DIRECTIONS FOR THIS TASK: Find each line in the listing below that contains the string "competitiveness" with the same capitalization, and copy those lines out in full.

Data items
◆ ◆ ◆ ◆ ◆

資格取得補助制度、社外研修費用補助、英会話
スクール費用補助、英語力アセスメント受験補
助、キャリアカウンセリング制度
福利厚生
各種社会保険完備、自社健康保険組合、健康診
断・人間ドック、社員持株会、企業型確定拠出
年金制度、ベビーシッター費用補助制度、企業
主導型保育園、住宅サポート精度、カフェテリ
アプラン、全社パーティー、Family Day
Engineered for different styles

◆ ◆ ◆ ◆ ◆

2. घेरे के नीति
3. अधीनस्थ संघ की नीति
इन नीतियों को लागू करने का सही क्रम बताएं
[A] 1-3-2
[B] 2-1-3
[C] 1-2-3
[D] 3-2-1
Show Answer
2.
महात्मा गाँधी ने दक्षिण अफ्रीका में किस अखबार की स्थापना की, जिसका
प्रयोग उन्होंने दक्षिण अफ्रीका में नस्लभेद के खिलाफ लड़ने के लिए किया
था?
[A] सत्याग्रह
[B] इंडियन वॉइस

◆ ◆ ◆ ◆ ◆

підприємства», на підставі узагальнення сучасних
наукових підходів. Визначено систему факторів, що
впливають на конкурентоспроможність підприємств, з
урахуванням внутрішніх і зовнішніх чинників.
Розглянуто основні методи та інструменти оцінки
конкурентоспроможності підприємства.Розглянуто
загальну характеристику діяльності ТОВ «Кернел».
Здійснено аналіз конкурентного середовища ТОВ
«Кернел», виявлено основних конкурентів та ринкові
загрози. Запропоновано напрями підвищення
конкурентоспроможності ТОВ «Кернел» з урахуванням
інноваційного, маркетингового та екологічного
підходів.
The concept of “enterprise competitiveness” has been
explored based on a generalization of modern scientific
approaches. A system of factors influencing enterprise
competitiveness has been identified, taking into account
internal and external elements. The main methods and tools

◆ ◆ ◆ ◆ ◆

WRITTEN SOLUTION:
The concept of “enterprise competitiveness” has been
competitiveness has been identified, taking into account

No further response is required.